Nov 4, 2017

Looking for the Clouds

Right now, I'm reading "India After Gandhi" by Ramachandra Guha, a book which describes itself as "The History of the World's Largest Democracy". Guha is clear, concise, chooses his quotations well and overall the book so far has been enjoyable. However, I do wonder if a person with absolutely no interest or knowledge of Indian history and present would find it as compelling as I am currently finding it. I am trying to imagine myself reading the post-colonial history of say, Namibia or Argentina and wondering if I will like it. I'm not sure if I will.

It's interesting to note from the book that so many of the "recent" questions and ideological positions taken up by various people are actually just unanswered and unresolved questions from independence and partition. In fact, if the three main (to my knowledge) movers of India's intellectual space (the Congress, the Left and the Right) of 1952 were taken and thrown into a newsroom with a shouting Arnab Goswami or a subtly partisan Burkha Dutt, they would seem out of place for their manner perhaps, but certainly not their content. The lines have been drawn 70 years back, the shots being fired across the lines are the same. The characters are different. The successes of each side have varied.

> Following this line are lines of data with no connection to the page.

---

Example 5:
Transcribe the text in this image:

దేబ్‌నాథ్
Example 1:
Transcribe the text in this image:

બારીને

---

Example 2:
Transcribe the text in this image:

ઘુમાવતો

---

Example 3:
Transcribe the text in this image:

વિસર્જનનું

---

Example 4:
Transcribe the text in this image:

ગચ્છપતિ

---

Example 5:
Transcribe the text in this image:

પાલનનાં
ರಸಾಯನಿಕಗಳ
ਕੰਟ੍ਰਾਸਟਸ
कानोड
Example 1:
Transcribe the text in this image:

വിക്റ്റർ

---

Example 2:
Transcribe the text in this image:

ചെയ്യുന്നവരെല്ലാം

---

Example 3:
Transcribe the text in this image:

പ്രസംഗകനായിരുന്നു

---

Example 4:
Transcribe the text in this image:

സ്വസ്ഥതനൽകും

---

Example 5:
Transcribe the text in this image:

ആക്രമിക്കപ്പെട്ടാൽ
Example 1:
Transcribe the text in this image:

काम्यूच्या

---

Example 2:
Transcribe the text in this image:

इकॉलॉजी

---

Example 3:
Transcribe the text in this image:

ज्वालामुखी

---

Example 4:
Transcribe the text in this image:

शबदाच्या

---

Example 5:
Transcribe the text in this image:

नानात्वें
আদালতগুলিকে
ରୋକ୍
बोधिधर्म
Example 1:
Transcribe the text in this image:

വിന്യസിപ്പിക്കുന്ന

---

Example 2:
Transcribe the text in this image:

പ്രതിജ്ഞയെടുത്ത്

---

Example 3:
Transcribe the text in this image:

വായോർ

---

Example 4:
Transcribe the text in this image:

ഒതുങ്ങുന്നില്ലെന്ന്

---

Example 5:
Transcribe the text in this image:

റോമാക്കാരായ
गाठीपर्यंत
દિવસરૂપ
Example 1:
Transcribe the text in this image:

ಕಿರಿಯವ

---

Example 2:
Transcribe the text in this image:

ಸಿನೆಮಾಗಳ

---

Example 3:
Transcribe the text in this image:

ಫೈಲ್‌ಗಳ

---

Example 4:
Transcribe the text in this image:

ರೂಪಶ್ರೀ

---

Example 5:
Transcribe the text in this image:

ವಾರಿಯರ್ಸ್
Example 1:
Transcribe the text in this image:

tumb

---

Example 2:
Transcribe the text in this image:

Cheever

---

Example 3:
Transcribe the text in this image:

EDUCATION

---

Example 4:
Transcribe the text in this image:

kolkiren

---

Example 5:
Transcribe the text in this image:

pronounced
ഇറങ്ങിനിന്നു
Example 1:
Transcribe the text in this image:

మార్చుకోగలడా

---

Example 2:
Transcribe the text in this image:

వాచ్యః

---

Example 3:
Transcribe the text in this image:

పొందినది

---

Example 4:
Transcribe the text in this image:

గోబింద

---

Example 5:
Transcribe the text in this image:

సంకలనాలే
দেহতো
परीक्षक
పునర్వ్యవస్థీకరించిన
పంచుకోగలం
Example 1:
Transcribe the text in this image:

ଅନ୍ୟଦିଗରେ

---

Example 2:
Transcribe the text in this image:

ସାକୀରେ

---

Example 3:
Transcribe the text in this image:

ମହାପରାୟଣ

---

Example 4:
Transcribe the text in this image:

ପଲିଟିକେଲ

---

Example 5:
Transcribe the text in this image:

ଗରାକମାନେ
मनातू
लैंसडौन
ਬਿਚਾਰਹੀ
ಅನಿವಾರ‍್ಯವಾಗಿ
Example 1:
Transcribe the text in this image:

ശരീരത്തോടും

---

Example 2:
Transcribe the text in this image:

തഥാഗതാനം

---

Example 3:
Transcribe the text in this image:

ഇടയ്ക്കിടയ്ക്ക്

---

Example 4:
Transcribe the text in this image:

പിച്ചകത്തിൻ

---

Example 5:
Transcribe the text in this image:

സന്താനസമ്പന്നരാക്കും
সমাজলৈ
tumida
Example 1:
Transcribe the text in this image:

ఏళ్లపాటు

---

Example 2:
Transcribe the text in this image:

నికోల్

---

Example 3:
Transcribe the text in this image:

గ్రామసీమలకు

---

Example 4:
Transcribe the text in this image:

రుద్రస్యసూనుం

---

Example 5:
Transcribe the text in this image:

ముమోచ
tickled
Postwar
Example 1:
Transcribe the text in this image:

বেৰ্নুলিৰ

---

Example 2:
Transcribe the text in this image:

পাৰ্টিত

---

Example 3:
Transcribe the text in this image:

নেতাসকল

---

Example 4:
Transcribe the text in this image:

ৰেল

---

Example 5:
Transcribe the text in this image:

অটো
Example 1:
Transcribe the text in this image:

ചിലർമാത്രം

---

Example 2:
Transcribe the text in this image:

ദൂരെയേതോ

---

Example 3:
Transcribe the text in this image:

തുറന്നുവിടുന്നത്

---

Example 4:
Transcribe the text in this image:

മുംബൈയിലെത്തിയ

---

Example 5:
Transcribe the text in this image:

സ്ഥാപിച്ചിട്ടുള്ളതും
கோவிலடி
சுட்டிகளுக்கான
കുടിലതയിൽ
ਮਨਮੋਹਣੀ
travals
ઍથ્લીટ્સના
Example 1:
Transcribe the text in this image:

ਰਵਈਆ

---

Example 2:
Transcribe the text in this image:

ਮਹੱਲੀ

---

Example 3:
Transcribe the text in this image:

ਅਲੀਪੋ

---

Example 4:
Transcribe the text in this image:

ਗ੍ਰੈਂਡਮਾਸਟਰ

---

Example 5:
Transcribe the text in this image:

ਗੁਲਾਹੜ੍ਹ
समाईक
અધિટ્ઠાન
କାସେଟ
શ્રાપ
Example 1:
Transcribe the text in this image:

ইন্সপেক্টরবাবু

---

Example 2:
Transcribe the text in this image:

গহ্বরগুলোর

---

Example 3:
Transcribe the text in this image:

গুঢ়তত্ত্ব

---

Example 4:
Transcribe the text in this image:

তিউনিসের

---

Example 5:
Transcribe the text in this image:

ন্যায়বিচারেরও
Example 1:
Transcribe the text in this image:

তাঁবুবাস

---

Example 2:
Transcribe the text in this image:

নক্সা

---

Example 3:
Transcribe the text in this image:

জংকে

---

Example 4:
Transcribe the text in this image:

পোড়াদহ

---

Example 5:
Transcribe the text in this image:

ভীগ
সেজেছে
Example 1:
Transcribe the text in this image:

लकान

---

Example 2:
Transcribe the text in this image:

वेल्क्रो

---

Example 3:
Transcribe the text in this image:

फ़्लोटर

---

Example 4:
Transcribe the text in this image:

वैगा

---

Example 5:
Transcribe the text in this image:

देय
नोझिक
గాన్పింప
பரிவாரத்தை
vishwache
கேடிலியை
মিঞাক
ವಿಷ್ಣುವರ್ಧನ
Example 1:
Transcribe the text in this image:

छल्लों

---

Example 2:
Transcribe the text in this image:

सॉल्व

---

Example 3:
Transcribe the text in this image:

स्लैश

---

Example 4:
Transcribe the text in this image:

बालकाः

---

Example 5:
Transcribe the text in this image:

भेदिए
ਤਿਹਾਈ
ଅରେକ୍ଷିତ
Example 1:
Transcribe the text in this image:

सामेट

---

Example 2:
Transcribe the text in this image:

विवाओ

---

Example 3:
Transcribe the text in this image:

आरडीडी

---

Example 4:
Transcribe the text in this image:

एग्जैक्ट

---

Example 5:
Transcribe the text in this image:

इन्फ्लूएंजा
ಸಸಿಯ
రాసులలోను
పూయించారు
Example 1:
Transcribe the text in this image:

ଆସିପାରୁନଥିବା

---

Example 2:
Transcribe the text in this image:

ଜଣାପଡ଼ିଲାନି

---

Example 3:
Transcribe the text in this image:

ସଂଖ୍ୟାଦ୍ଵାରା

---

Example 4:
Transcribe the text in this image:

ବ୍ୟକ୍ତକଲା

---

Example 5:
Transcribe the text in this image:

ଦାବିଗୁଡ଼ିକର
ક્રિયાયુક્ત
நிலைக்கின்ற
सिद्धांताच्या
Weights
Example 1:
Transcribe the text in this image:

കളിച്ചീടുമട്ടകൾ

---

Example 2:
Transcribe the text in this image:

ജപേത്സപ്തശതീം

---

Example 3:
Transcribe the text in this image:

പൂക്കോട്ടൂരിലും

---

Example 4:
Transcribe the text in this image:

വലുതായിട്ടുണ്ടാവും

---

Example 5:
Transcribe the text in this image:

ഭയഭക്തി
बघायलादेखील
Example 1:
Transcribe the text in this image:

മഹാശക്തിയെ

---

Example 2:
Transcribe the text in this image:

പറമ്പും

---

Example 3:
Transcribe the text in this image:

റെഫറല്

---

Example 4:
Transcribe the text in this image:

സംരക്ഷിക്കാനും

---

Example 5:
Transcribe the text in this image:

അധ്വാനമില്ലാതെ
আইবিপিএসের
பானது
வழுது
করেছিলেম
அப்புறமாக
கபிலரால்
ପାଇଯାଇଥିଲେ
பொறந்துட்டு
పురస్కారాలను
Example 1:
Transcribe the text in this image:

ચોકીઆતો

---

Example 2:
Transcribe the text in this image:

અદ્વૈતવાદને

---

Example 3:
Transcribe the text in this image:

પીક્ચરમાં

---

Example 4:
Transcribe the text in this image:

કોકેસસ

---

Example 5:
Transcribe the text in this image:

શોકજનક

Guha absolves Nehru of the charge that he was the main proponent of the Socialist system soon after Independence. It was, says Guha, the Indian industrialists of the time who proposed what came to be known as the 'Bombay Plan', a plan whose spirit the budgets of newly independent India would heavily borrow from. As I read this, there was a voice at the back of my head that was extremely cynical of this due to all the renewed debate about Nehru's steering of the early economy. 'Ha, you commie!' it said. 'You Congress apologist. Nehru ruined India, haven't you heard?'

I read on.

There was a rather evocative section that, frankly, gave me goosebumps. Guha describes the building of a dam (a temple of Modern India, according to Nehru), how water flowed to villages that had never seen flowing water. Firecrackers were burst, he says, all along the 150 mile path of a new canal that was fast filling up with water. Heart-rending. Then this voice again assailed my mind. 'Ha, what temple?' it said. 'Dams flood huge areas of land, displacing marginalised sections of the society such as adivasis and destroy the ecology. Typical capitalist, just praising the damn dam.'

You see, I don't know whether it's the issue with me and my general politically mostly aware, reading newspaper a lot, nature. Or whether this is the nature of growing up. I couldn't just take it for granted that a great figure of the Indian freedom struggle and a towering figure in international diplomacy had great ambitions for his and my country and steered it ably on the best course. I couldn't just enjoy the beautiful description of the feat of an entire river being diverted into the path of a dry village. I had to think of the caveats. The costs. The hidden agenda, the hidden backdrop.

It's like the first instinct on seeing a silver lining is to look for the cloud. It's like the first reaction to seeing a light in the tunnel is to listen for the roar of a train. I know those who will call this "objectivity" a virtue. But it becomes a habit. And you start doing it all the time, everywhere, even when you want to just sit back and read a book. Yes, Indian history is a most loaded subject. Every detail is bitterly contested, every man and (less often) woman has her greatness defined, redefined and refuted. Gandhi was a Mahatma. Gandhi was a pedophile and fraud. Nehru was a charismatic and visionary leader. Nehru was an anglophile elitist who hid behind his charisma to get what he wanted.

With learning more about politics and ideologies, it has become difficult for me to read about my beloved country and just enjoy the journey, from a British colony in a wretched state to swatantra, and then swaraj with democracy in a much much much less wretched state.

I wish I could switch on my objectivity for news and doing my 5th year project and switch it off for daily life.